* [Exercise prompt]: Rewrite all the records below, putting "Rivista" wherever "Magazine" appears and changing nothing else. Leave the pictures out of your answer.

* [Source records]:
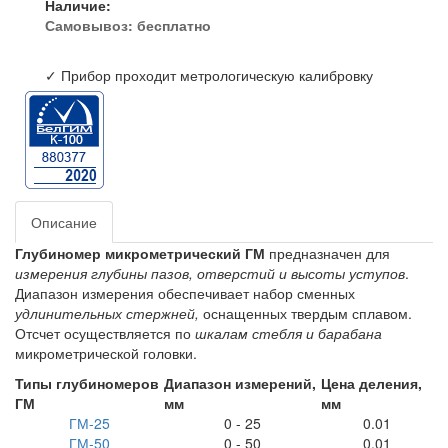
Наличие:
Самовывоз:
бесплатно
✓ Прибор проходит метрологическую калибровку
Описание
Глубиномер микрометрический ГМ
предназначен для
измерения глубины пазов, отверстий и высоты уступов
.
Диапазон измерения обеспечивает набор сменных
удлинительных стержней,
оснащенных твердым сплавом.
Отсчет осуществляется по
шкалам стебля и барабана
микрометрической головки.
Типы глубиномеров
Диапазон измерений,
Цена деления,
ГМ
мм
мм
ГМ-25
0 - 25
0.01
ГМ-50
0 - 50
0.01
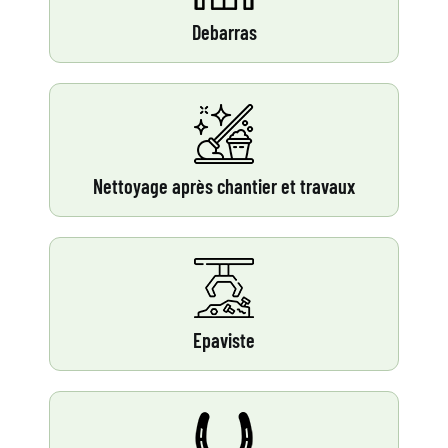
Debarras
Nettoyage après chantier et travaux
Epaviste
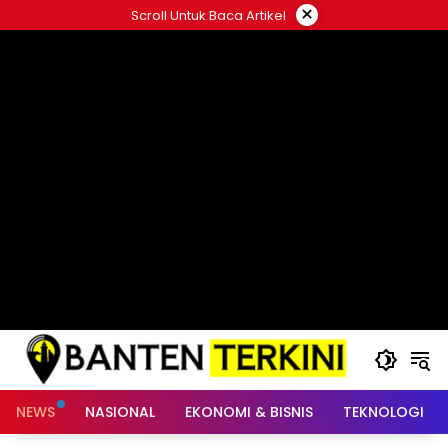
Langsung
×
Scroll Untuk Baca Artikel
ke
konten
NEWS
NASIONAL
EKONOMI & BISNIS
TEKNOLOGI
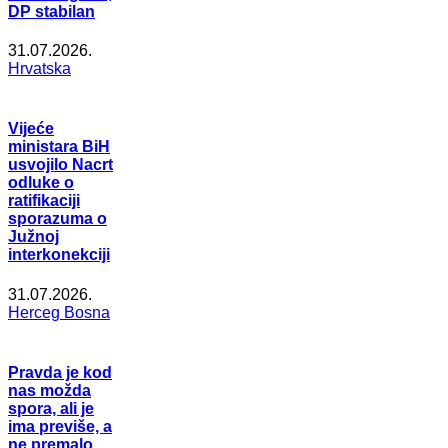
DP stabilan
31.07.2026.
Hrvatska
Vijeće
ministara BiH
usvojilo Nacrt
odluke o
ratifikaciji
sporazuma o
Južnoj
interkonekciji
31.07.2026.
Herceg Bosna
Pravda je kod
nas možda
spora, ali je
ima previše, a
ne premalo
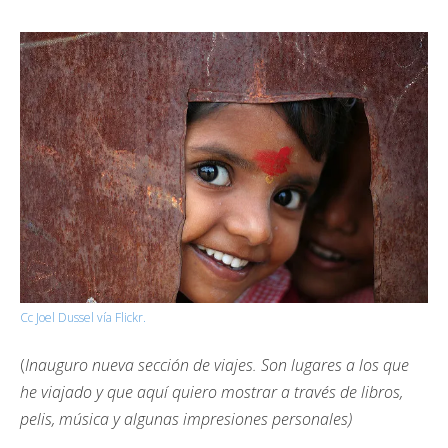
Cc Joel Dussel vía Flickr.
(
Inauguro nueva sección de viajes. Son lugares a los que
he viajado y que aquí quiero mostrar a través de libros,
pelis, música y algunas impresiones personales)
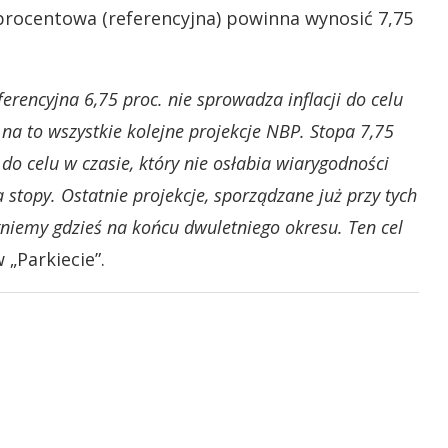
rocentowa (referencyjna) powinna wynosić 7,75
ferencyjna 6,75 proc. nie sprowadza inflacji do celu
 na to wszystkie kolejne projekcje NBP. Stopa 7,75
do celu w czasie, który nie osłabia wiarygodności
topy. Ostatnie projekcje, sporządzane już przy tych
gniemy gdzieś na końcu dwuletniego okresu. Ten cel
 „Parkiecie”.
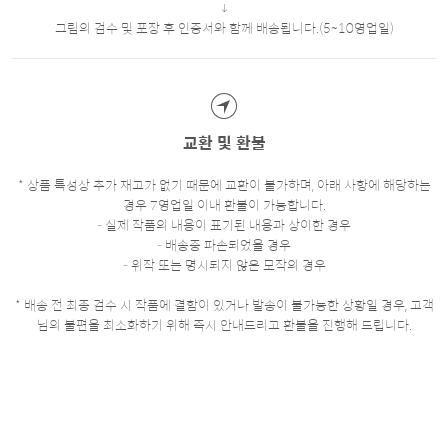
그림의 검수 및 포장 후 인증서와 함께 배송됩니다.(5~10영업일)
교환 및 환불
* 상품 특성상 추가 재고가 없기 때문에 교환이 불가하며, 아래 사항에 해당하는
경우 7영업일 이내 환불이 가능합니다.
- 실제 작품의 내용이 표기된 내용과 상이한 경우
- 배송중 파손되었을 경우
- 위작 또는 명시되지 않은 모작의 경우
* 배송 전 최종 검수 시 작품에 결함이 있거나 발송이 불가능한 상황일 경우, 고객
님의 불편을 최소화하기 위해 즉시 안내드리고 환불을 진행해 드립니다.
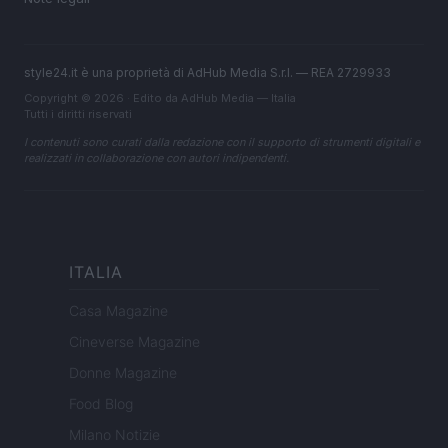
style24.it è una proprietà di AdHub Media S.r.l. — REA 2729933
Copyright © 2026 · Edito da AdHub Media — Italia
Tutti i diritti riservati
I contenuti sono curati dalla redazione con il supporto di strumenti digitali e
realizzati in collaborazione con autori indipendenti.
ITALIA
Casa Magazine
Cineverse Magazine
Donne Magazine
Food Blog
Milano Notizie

* [Response for this exercise]:
Наличие:
Самовывоз:
бесплатно
✓ Прибор проходит метрологическую калибровку
Описание
Глубиномер микрометрический ГМ
предназначен для
измерения глубины пазов, отверстий и высоты уступов
.
Диапазон измерения обеспечивает набор сменных
удлинительных стержней,
оснащенных твердым сплавом.
Отсчет осуществляется по
шкалам стебля и барабана
микрометрической головки.
Типы глубиномеров
Диапазон измерений,
Цена деления,
ГМ
мм
мм
ГМ-25
0 - 25
0.01
ГМ-50
0 - 50
0.01
Debarras
Nettoyage après chantier et travaux
Epaviste
Langsung
×
Scroll Untuk Baca Artikel
ke
konten
NEWS
NASIONAL
EKONOMI & BISNIS
TEKNOLOGI
DP stabilan
31.07.2026.
Hrvatska
Vijeće
ministara BiH
usvojilo Nacrt
odluke o
ratifikaciji
sporazuma o
Južnoj
interkonekciji
31.07.2026.
Herceg Bosna
Pravda je kod
nas možda
spora, ali je
ima previše, a
ne premalo
Cc Joel Dussel vía Flickr.
(
Inauguro nueva sección de viajes. Son lugares a los que
he viajado y que aquí quiero mostrar a través de libros,
pelis, música y algunas impresiones personales)
rocentowa (referencyjna) powinna wynosić 7,75
ferencyjna 6,75 proc. nie sprowadza inflacji do celu
 na to wszystkie kolejne projekcje NBP. Stopa 7,75
do celu w czasie, który nie osłabia wiarygodności
topy. Ostatnie projekcje, sporządzane już przy tych
gniemy gdzieś na końcu dwuletniego okresu. Ten cel
 „Parkiecie”.
그림의 검수 및 포장 후 인증서와 함께 배송됩니다.(5~10영업일)
교환 및 환불
* 상품 특성상 추가 재고가 없기 때문에 교환이 불가하며, 아래 사항에 해당하는
경우 7영업일 이내 환불이 가능합니다.
- 실제 작품의 내용이 표기된 내용과 상이한 경우
- 배송중 파손되었을 경우
- 위작 또는 명시되지 않은 모작의 경우
* 배송 전 최종 검수 시 작품에 결함이 있거나 발송이 불가능한 상황일 경우, 고객
님의 불편을 최소화하기 위해 즉시 안내드리고 환불을 진행해 드립니다.
style24.it è una proprietà di AdHub Media S.r.l. — REA 2729933
Copyright © 2026 · Edito da AdHub Media — Italia
Tutti i diritti riservati
I contenuti sono curati dalla redazione con il supporto di strumenti digitali e
realizzati in collaborazione con autori indipendenti.
ITALIA
Casa Rivista
Cineverse Rivista
Donne Rivista
Food Blog
Milano Notizie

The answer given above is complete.